## AIM OF THE EXERCISE
Repeat every record below, word for word.

Collection entries
####################

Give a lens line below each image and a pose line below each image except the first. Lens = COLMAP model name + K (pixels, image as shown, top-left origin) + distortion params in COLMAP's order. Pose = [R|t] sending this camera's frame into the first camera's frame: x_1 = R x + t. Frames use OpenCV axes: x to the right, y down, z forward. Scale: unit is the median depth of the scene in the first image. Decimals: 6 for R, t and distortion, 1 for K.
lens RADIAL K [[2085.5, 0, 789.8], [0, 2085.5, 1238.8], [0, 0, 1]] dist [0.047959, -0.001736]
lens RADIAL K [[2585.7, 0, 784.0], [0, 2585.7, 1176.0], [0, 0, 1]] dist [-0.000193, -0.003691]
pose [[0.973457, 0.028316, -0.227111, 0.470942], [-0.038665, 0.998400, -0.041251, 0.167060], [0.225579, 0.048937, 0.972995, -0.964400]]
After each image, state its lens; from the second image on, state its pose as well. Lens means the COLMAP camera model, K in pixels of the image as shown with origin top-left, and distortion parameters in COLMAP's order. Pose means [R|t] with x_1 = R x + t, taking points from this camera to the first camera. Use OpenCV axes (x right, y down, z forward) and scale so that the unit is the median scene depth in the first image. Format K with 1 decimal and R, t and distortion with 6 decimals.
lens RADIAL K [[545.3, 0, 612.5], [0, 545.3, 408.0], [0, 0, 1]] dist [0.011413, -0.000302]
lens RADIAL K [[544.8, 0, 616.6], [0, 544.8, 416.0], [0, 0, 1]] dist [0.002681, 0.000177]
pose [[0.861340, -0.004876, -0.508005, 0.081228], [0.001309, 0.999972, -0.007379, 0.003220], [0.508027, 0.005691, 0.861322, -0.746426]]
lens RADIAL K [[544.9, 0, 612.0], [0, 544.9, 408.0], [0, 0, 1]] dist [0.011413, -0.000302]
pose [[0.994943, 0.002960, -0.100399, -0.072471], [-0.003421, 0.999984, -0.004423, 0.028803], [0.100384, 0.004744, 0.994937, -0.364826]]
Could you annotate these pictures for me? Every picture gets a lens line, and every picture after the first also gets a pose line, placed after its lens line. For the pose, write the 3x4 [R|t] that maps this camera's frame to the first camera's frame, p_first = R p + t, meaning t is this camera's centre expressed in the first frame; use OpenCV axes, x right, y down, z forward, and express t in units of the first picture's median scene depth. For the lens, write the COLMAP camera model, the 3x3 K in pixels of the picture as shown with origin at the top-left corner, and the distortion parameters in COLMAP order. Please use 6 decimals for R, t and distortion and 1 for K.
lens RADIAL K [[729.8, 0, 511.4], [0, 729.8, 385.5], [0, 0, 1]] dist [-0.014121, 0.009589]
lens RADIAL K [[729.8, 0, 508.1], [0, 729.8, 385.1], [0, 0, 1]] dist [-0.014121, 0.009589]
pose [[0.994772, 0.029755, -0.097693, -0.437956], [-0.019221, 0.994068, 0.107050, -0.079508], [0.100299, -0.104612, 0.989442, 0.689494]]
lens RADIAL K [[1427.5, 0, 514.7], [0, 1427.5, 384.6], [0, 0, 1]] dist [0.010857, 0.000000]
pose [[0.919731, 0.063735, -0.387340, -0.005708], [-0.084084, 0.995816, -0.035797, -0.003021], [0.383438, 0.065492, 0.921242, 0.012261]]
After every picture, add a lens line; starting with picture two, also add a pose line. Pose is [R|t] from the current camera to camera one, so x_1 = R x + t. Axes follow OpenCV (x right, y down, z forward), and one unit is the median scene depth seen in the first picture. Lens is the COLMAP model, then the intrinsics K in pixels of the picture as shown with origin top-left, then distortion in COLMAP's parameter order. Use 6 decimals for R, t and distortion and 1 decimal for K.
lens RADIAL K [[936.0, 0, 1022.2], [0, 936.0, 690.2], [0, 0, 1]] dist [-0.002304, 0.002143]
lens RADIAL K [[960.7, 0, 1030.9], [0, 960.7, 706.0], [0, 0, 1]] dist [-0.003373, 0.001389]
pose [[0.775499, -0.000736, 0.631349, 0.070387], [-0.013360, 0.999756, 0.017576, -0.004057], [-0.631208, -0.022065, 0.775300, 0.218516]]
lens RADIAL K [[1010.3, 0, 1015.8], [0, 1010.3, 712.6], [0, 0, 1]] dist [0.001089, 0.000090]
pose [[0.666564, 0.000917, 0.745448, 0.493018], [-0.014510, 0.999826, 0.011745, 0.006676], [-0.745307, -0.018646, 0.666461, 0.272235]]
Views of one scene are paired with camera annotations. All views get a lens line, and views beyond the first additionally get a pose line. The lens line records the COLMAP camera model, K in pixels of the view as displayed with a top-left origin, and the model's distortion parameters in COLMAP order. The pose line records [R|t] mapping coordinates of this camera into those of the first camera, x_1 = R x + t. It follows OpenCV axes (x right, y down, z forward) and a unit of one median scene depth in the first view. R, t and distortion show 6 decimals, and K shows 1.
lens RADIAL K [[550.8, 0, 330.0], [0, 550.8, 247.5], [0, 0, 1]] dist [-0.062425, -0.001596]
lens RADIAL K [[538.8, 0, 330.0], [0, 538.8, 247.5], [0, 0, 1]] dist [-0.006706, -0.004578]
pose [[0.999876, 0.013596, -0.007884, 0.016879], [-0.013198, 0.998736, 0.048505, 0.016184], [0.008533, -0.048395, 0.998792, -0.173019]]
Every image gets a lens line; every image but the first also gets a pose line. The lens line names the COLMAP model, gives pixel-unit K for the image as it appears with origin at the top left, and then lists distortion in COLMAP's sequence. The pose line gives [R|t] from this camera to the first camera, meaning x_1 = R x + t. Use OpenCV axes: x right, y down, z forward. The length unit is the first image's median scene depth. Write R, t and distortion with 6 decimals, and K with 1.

####################

## COMPLETED EXERCISE
Give a lens line below each image and a pose line below each image except the first. Lens = COLMAP model name + K (pixels, image as shown, top-left origin) + distortion params in COLMAP's order. Pose = [R|t] sending this camera's frame into the first camera's frame: x_1 = R x + t. Frames use OpenCV axes: x to the right, y down, z forward. Scale: unit is the median depth of the scene in the first image. Decimals: 6 for R, t and distortion, 1 for K.
lens RADIAL K [[2085.5, 0, 789.8], [0, 2085.5, 1238.8], [0, 0, 1]] dist [0.047959, -0.001736]
lens RADIAL K [[2585.7, 0, 784.0], [0, 2585.7, 1176.0], [0, 0, 1]] dist [-0.000193, -0.003691]
pose [[0.973457, 0.028316, -0.227111, 0.470942], [-0.038665, 0.998400, -0.041251, 0.167060], [0.225579, 0.048937, 0.972995, -0.964400]]
After each image, state its lens; from the second image on, state its pose as well. Lens means the COLMAP camera model, K in pixels of the image as shown with origin top-left, and distortion parameters in COLMAP's order. Pose means [R|t] with x_1 = R x + t, taking points from this camera to the first camera. Use OpenCV axes (x right, y down, z forward) and scale so that the unit is the median scene depth in the first image. Format K with 1 decimal and R, t and distortion with 6 decimals.
lens RADIAL K [[545.3, 0, 612.5], [0, 545.3, 408.0], [0, 0, 1]] dist [0.011413, -0.000302]
lens RADIAL K [[544.8, 0, 616.6], [0, 544.8, 416.0], [0, 0, 1]] dist [0.002681, 0.000177]
pose [[0.861340, -0.004876, -0.508005, 0.081228], [0.001309, 0.999972, -0.007379, 0.003220], [0.508027, 0.005691, 0.861322, -0.746426]]
lens RADIAL K [[544.9, 0, 612.0], [0, 544.9, 408.0], [0, 0, 1]] dist [0.011413, -0.000302]
pose [[0.994943, 0.002960, -0.100399, -0.072471], [-0.003421, 0.999984, -0.004423, 0.028803], [0.100384, 0.004744, 0.994937, -0.364826]]
Could you annotate these pictures for me? Every picture gets a lens line, and every picture after the first also gets a pose line, placed after its lens line. For the pose, write the 3x4 [R|t] that maps this camera's frame to the first camera's frame, p_first = R p + t, meaning t is this camera's centre expressed in the first frame; use OpenCV axes, x right, y down, z forward, and express t in units of the first picture's median scene depth. For the lens, write the COLMAP camera model, the 3x3 K in pixels of the picture as shown with origin at the top-left corner, and the distortion parameters in COLMAP order. Please use 6 decimals for R, t and distortion and 1 for K.
lens RADIAL K [[729.8, 0, 511.4], [0, 729.8, 385.5], [0, 0, 1]] dist [-0.014121, 0.009589]
lens RADIAL K [[729.8, 0, 508.1], [0, 729.8, 385.1], [0, 0, 1]] dist [-0.014121, 0.009589]
pose [[0.994772, 0.029755, -0.097693, -0.437956], [-0.019221, 0.994068, 0.107050, -0.079508], [0.100299, -0.104612, 0.989442, 0.689494]]
lens RADIAL K [[1427.5, 0, 514.7], [0, 1427.5, 384.6], [0, 0, 1]] dist [0.010857, 0.000000]
pose [[0.919731, 0.063735, -0.387340, -0.005708], [-0.084084, 0.995816, -0.035797, -0.003021], [0.383438, 0.065492, 0.921242, 0.012261]]
After every picture, add a lens line; starting with picture two, also add a pose line. Pose is [R|t] from the current camera to camera one, so x_1 = R x + t. Axes follow OpenCV (x right, y down, z forward), and one unit is the median scene depth seen in the first picture. Lens is the COLMAP model, then the intrinsics K in pixels of the picture as shown with origin top-left, then distortion in COLMAP's parameter order. Use 6 decimals for R, t and distortion and 1 decimal for K.
lens RADIAL K [[936.0, 0, 1022.2], [0, 936.0, 690.2], [0, 0, 1]] dist [-0.002304, 0.002143]
lens RADIAL K [[960.7, 0, 1030.9], [0, 960.7, 706.0], [0, 0, 1]] dist [-0.003373, 0.001389]
pose [[0.775499, -0.000736, 0.631349, 0.070387], [-0.013360, 0.999756, 0.017576, -0.004057], [-0.631208, -0.022065, 0.775300, 0.218516]]
lens RADIAL K [[1010.3, 0, 1015.8], [0, 1010.3, 712.6], [0, 0, 1]] dist [0.001089, 0.000090]
pose [[0.666564, 0.000917, 0.745448, 0.493018], [-0.014510, 0.999826, 0.011745, 0.006676], [-0.745307, -0.018646, 0.666461, 0.272235]]
Views of one scene are paired with camera annotations. All views get a lens line, and views beyond the first additionally get a pose line. The lens line records the COLMAP camera model, K in pixels of the view as displayed with a top-left origin, and the model's distortion parameters in COLMAP order. The pose line records [R|t] mapping coordinates of this camera into those of the first camera, x_1 = R x + t. It follows OpenCV axes (x right, y down, z forward) and a unit of one median scene depth in the first view. R, t and distortion show 6 decimals, and K shows 1.
lens RADIAL K [[550.8, 0, 330.0], [0, 550.8, 247.5], [0, 0, 1]] dist [-0.062425, -0.001596]
lens RADIAL K [[538.8, 0, 330.0], [0, 538.8, 247.5], [0, 0, 1]] dist [-0.006706, -0.004578]
pose [[0.999876, 0.013596, -0.007884, 0.016879], [-0.013198, 0.998736, 0.048505, 0.016184], [0.008533, -0.048395, 0.998792, -0.173019]]
Every image gets a lens line; every image but the first also gets a pose line. The lens line names the COLMAP model, gives pixel-unit K for the image as it appears with origin at the top left, and then lists distortion in COLMAP's sequence. The pose line gives [R|t] from this camera to the first camera, meaning x_1 = R x + t. Use OpenCV axes: x right, y down, z forward. The length unit is the first image's median scene depth. Write R, t and distortion with 6 decimals, and K with 1.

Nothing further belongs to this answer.